Robbie dismounted from the moto and surveyed the situation. “Sord, dude, I hate to tell you this, but this fucking moto will only go backward. Understand? And your moto’s frame is cracked in half. I can tell from here. It wouldn’t even carry one of us. We’ll take mine, but you’ll need to direct me. You will be my navigator. I’ll drive, but I need you to tell me when to turn left or right or go straight. There’s no fucking way I can do this without you. I can’t drive backwards with my body turned sideways and risk that I’ll not see some big rut on the other side of where my head’s turned. We’d just get flipped again, especially with two of us on here and the extra weight. And we don’t want to get flipped again. Got me?”
The bleeding had substantially subsided, and Sord’s head was beginning to clear slightly. “Yeah,” he acknowledged. “Like, how do we do this?”
“Here. You sit facing backwards on the seat, like a tail-gunner on a World War II B-17. Different situation, though, since you’re also my navigator.”
“Yeah, those were cool aircraft,” Sord added as Robbie helped him turn around on the back seat.
He pointed to Sord’s feet. “It will be a bit uncomfortable because your foot pedals are back slightly farther than if you were facing frontward. But hey, we can do this. You just tell me when to go right or left. Call it as you see it. If you say ‘go right,’ I’ll turn gently left, and vice versa, which will take us to your right. Make sense? And I’ll check you a bit from here as well. I won’t go too fast, because they geared reverse to go so fucking slow.
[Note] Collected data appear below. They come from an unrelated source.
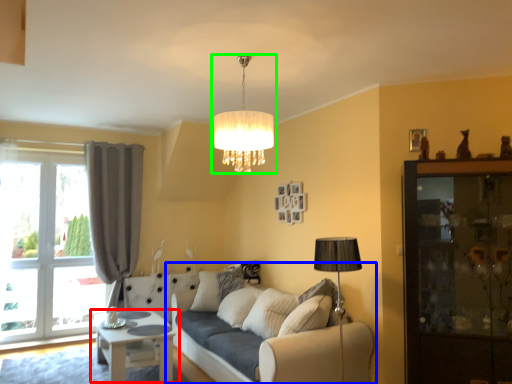
Question: Based on their relative distances, which object is nearer to table (highlighted by a red box)? Choose from studio couch (highlighted by a blue box) and lamp (highlighted by a green box).

Choices:
 (A) studio couch
 (B) lamp

Answer: (A)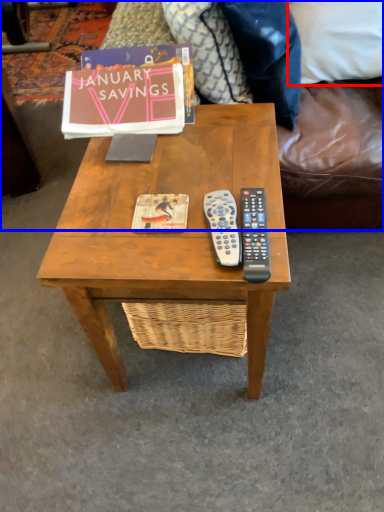
Question: Among these objects, which one is farthest to the camera, pillow (highlighted by a red box) or studio couch (highlighted by a blue box)?

Choices:
 (A) pillow
 (B) studio couch

Answer: (A)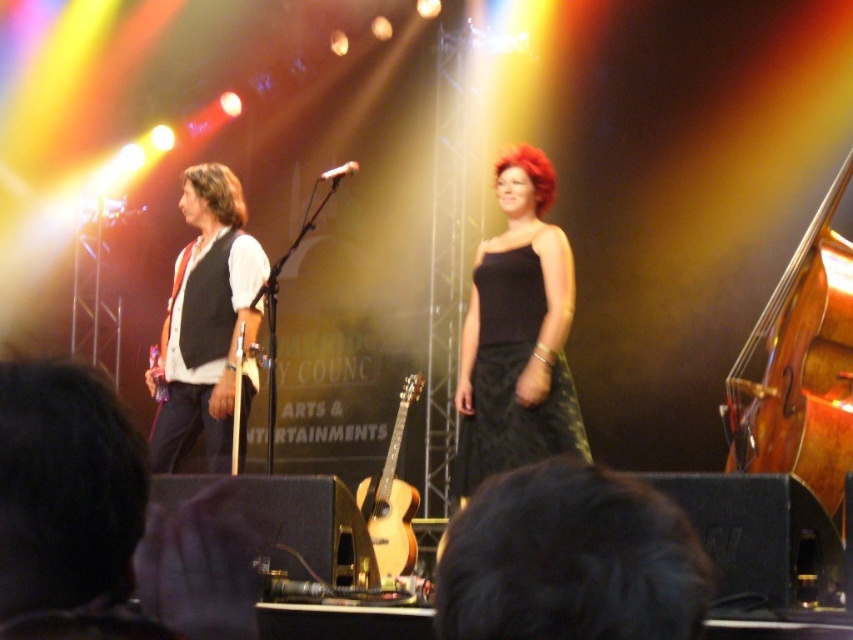
Question: Which object is the farthest from the black shiny hair at center?

Choices:
 (A) wooden polished cello at right
 (B) brown wavy hair at left
 (C) red shiny hair at center
 (D) black satin dress at center

Answer: (B)

Question: In this image, where is matte black vest at left located relative to wooden acoustic guitar at left?

Choices:
 (A) below
 (B) above

Answer: (B)

Question: Where is wooden acoustic guitar at left located in relation to red shiny hair at center in the image?

Choices:
 (A) right
 (B) left

Answer: (B)

Question: Which of the following is the closest to the observer?

Choices:
 (A) (239, 237)
 (B) (537, 182)

Answer: (B)

Question: Is wooden polished cello at right positioned behind silver metallic microphone at center?

Choices:
 (A) yes
 (B) no

Answer: (B)

Question: Which point is closer to the camera taking this photo?

Choices:
 (A) (508, 154)
 (B) (256, 364)
 (C) (235, 280)

Answer: (C)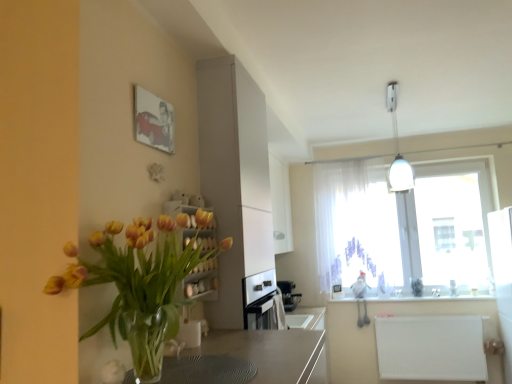
Question: Considering the positions of point pos(398,173) and point pos(350,350), is point pos(398,173) closer or farther from the camera than point pos(350,350)?

Choices:
 (A) closer
 (B) farther

Answer: (A)

Question: In the image, is white glossy light fixture at upper right on the left side or the right side of white matte radiator at lower right, the 1th counter top in the bottom-to-top sequence?

Choices:
 (A) right
 (B) left

Answer: (B)

Question: Estimate the real-world distances between objects in this image. Which object is closer to the translucent glass vase at left?

Choices:
 (A) translucent fabric at upper right
 (B) white matte radiator at lower right, the 2th counter top positioned from the top
 (C) matte canvas painting at upper left
 (D) white sheer curtain at upper right
 (E) white glossy light fixture at upper right

Answer: (C)

Question: Which of these objects is positioned farthest from the white glossy light fixture at upper right?

Choices:
 (A) white sheer curtain at upper right
 (B) matte canvas painting at upper left
 (C) translucent fabric at upper right
 (D) translucent glass vase at left
 (E) white matte radiator at lower right, the 2th counter top positioned from the top

Answer: (D)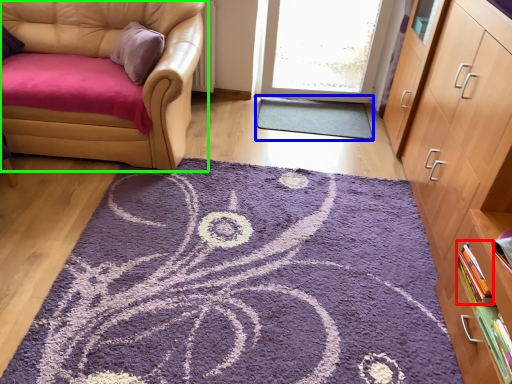
Question: Considering the real-world distances, which object is farthest from book (highlighted by a red box)? doormat (highlighted by a blue box) or chair (highlighted by a green box)?

Choices:
 (A) doormat
 (B) chair

Answer: (B)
You know that.”
Sord’s fractured arm was cradled on his lap. “Makes sense. Just, watch the bumps, right? I’m not having fun here. Pain’s unbelievable.”
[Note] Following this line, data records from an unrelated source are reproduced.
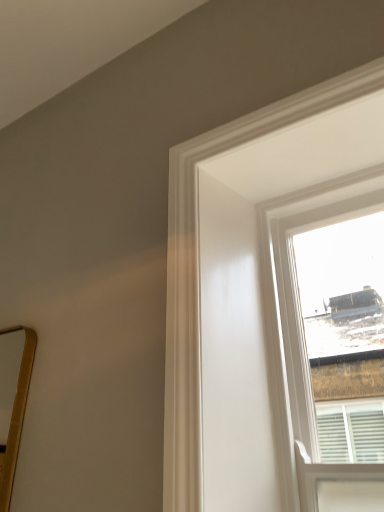
Describe the element at coordinates (198, 270) in the screenshot. The height and width of the screenshot is (512, 384). I see `white glossy window at upper right` at that location.

Identify the location of white glossy window at upper right. (198, 270).

This screenshot has height=512, width=384. I want to click on white glossy window at upper right, so click(198, 270).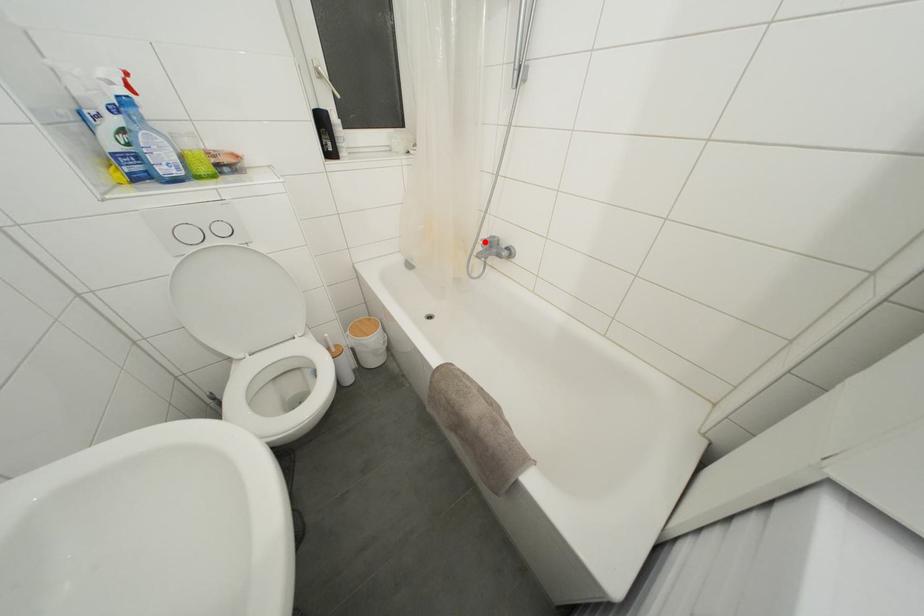
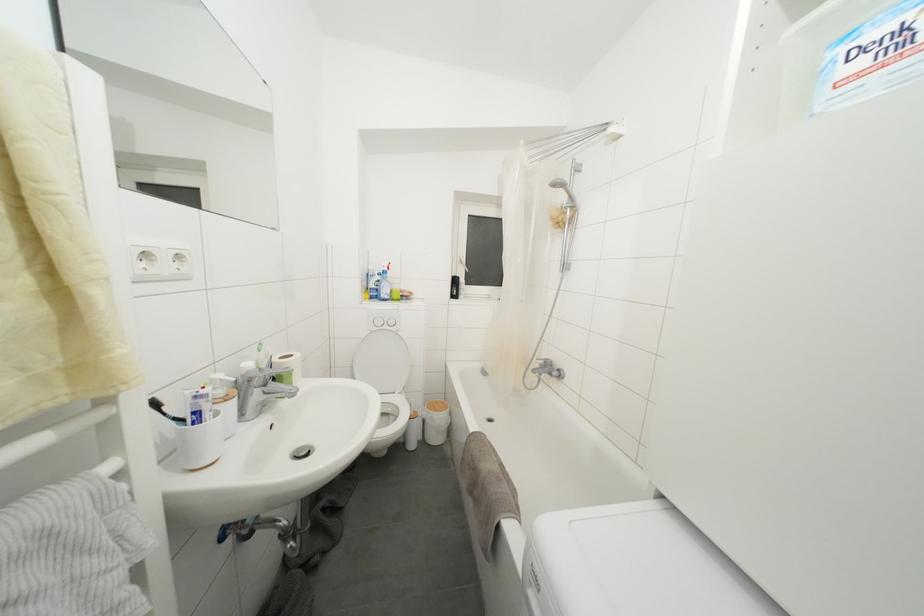
Locate, in the second image, the point that corresponds to the highlighted location in the first image.

(540, 362)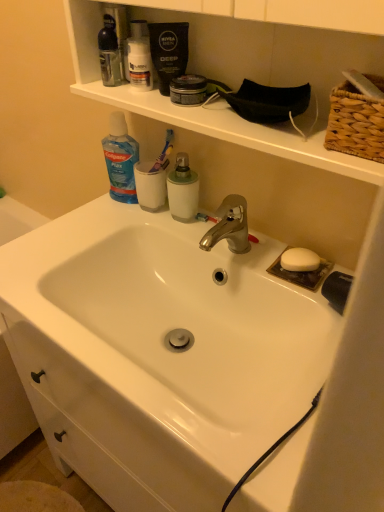
Question: In terms of height, does white glossy sink at center look taller or shorter compared to translucent plastic mouthwash at upper left, the first mouthwash positioned from the top?

Choices:
 (A) tall
 (B) short

Answer: (A)

Question: From a real-world perspective, is white glossy sink at center positioned above or below translucent plastic mouthwash at upper left, positioned as the first mouthwash in left-to-right order?

Choices:
 (A) below
 (B) above

Answer: (A)

Question: Considering the real-world distances, which object is farthest from the purple plastic toothbrush at upper center, the second toothbrush from the right?

Choices:
 (A) white glossy sink at center
 (B) blue translucent liquid at upper left
 (C) matte plastic shaving cream canister at upper center
 (D) white matte mouthwash at center, the first mouthwash from the right
 (E) red plastic toothbrush at center, which is the second toothbrush from left to right

Answer: (A)

Question: Which object is the closest to the woven straw basket at upper right?

Choices:
 (A) red plastic toothbrush at center, the first toothbrush ordered from the bottom
 (B) white matte mouthwash at center, placed as the 2th mouthwash when sorted from top to bottom
 (C) white glossy sink at center
 (D) purple plastic toothbrush at upper center, which is the first toothbrush in left-to-right order
 (E) translucent plastic mouthwash at upper left, positioned as the first mouthwash in left-to-right order

Answer: (A)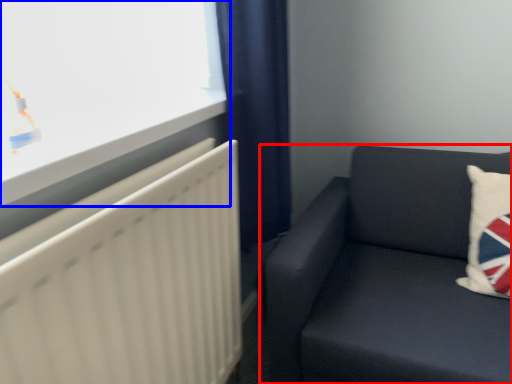
Question: Which object appears closest to the camera in this image, studio couch (highlighted by a red box) or window (highlighted by a blue box)?

Choices:
 (A) studio couch
 (B) window

Answer: (B)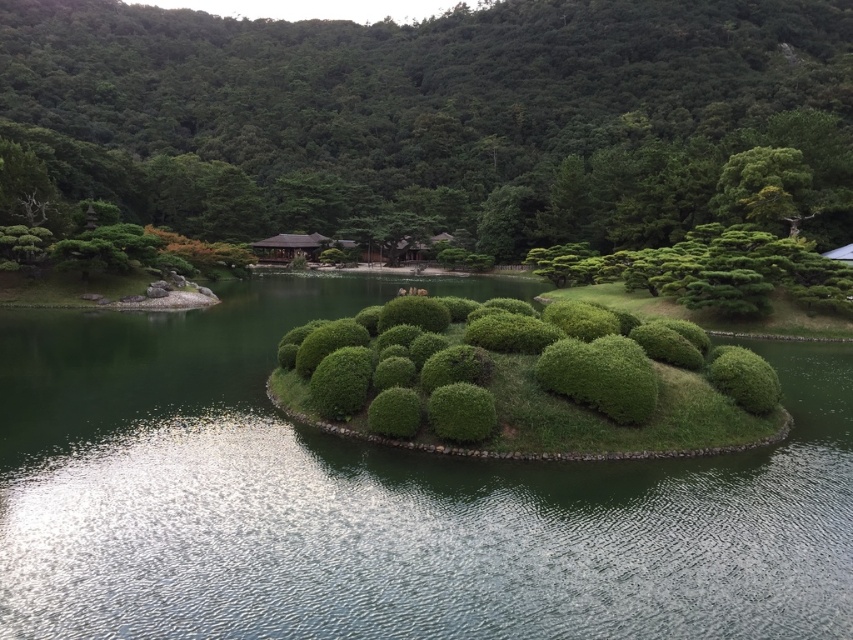
Find the location of a particular element. The height and width of the screenshot is (640, 853). green grassy island at center is located at coordinates (380, 500).

Does point (701, 461) lie behind point (561, 449)?

That is True.

Find the location of a particular element. This screenshot has height=640, width=853. green grassy island at center is located at coordinates (380, 500).

Which is below, green leafy bush at center or green bushy hedge at center?

Positioned lower is green bushy hedge at center.

Who is positioned more to the right, green leafy bush at center or green bushy hedge at center?

Positioned to the right is green bushy hedge at center.

Between point (228, 52) and point (363, 337), which one is positioned in front?

Point (363, 337) is more forward.

Identify the location of green leafy bush at center. (436, 115).

Which is in front, point (56, 490) or point (73, 104)?

Point (56, 490) is in front.

Which is above, green grassy island at center or green leafy bush at center?

green leafy bush at center

The image size is (853, 640). What do you see at coordinates (380, 500) in the screenshot? I see `green grassy island at center` at bounding box center [380, 500].

Identify the location of green grassy island at center. [380, 500].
Sord peered at his arm. The more substantial bleeding had stopped, but he still felt lightheaded. “Gonna be sick to my stomach.”
“Don’t look at your fucking arm, dude! Jesus H. Keep your eyes forward and think of that chick in Hesperus.”
“She doesn’t like me.”
“What’s not to like? I mean, you’ll be a fucking rugged, outdoors-type hero to her and can brag all about this little adventure when you get back. She’ll soak it up. Davy Crockett. Mountain explorer.”
“Robbie, I think you hit your head,” he retorted.
“There’s my guy. Coming back with his one-liners. Just stick with me. Keep telling me when to turn, and keep thinking of that girl. What was her name?”
“Veronica. Valerie. Started with a V.”
“No, get your bearings. I’m pretty sure it was Daisy, like the flower."